As 2019 draws to a close, we'll see plenty of discussion of the year's major security incidents, but few will focus on the foundational missteps that plague most organizations. These disruptions aren't a mystery; in many cases, organizations still make the mistake of implementing new tool after new tool without understanding the nature of their hardware and software assets, where they sit, and what applications and systems are running on them. Throwing more tools at problems of visibility and control will leave any security and IT management strategy inherently flawed.
Let's cut through the clutter. Here are what organizations can do now, and throughout the coming year, to ensure that strong security and IT operations fundamentals are locked in.
1. Address Gaps in Visibility
IT teams simply can't protect what they can't see. Good IT hygiene begins with an accurate, up-to-date, and contextual inventory of an organization's endpoints, including servers, laptops, virtual machines, and cloud instances on the network. But that's just the beginning, and a mass of tools — from asset discovery solutions and security information and event management systems to configuration management databases and beyond — still leads to visibility gaps.
The reason is that a collection of point tools doesn't help organizations see the bigger picture — in other words, to have full visibility. Each product and tool has its own view of the IT environment. Individual tools may offer data that is relatively timely, contextual, or complete. But when IT teams look at this data in aggregate, visibility gaps begin to form.

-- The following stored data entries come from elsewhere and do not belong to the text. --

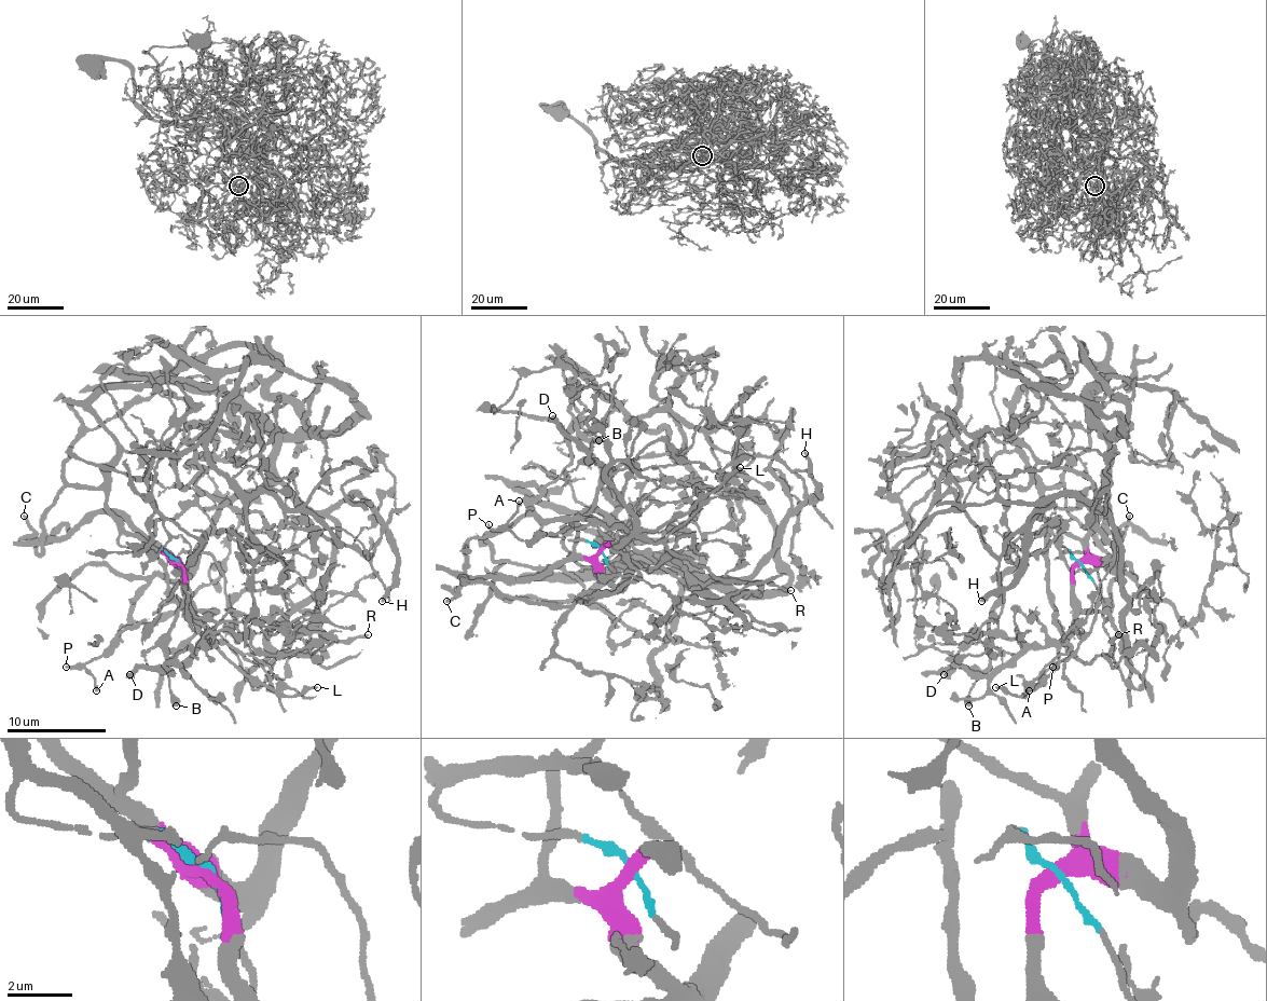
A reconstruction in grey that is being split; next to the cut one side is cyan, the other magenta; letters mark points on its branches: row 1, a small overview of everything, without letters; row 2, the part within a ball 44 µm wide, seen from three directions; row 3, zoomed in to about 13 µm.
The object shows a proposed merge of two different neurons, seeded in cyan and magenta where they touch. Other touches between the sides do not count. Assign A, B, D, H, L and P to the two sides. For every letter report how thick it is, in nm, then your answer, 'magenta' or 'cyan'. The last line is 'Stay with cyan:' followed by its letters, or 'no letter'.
A: 240 nm thick; cyan
B: 550 nm thick; cyan
D: 480 nm thick; cyan
H: 300 nm thick; magenta
L: 200 nm thick; magenta
P: 220 nm thick; cyan
Stay with cyan: A, B, D, P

Here's an example. IT teams might have a tool that gets endpoint detection and response (EDR) telemetry up to the cloud every five minutes from all of their systems — but not their unmanaged hosts. They may get vulnerability scan results back once a week for peripheral component interconnect (PCI) systems, but only once a month for workstations. Their asset discovery solution might scan for unmanaged and managed assets, but only in the data center and only once a day. And if they need a new set of data that they didn't anticipate and is outside the scope of their existing tooling's hard-coded capabilities, there's no easy way to get it. Consequently, stitching all this asynchronous data together to garner usable insights becomes so difficult as to be almost impossible.
If this lack of visibility isn't rectified, IT teams will continue to suffer the consequences. They may continue to think they are more protected than they are, exposing themselves to vulnerabilities that should — and could — have been prevented.
One way for IT teams to address this lack of visibility is by using a unified endpoint management platform. [Editor's note: The author's company, Tanium, is one of a number of companies that provide such a service.] With a single source of endpoint data, those glaring visibility gaps start to close.
2. Declutter and Consolidate the IT Environment
Collections of point tools aren't just a challenge for visibility; they're also adding needless complexity. A Forrester survey found that, on average, organizations today use 20 or more tools from more than 10 different vendors to secure and operate their environments. And many large enterprises have 40 to 50 point solutions — a staggering number.
This cluttered environment makes it a big challenge to implement good IT hygiene habits, because each tool offers different data and different degrees of visibility. In addition, tools individually are expensive to learn, deploy, and upgrade. They often have short shelf lives because they were built for their time, usually for a specific use case, and not exactly future-proofed.
The good news is that it isn't difficult to pare down the volume of tools. IT teams need to first identify the capabilities and deliverables their organizations need to implement, regardless of their technology and tools. Then they should go through each tool individually and catalog its capabilities. And finally, they should create a Venn diagram to see where overlap exists between these tools. Auditing your estate like this can be cumbersome, but the overlaps are the opportunities for consolidation so that IT teams can operate with fewer tools and more visibility moving forward.
3. Remove IT Operations and Security Team Silos
You can't enforce IT hygiene and cybersecurity best practices if your teams aren't working together. Existing point tools reinforce the silos we see crop up between IT operations and security teams instead of enabling the collaboration that isn't just a nice-to-have, but crucial for better business outcomes. As organizations look to build and strengthen their security fundamentals, IT operations and security teams should unite around a common set of actionable data for true visibility and control over all of their computing devices. This will enable them to prevent, adapt, and respond in real time to any technical disruption or cyber threat.
Without security fundamentals firmly in place, IT teams will start the new year behind. Heading into 2020, they should be able to address visibility gaps, strategically reduce the amount of IT tools that are used, and bring together IT operations and security teams.
Make 2020 a fresh start. If teams can focus on nailing their basic security fundamentals, they will be well-positioned to succeed not just this coming year, but in the years to come.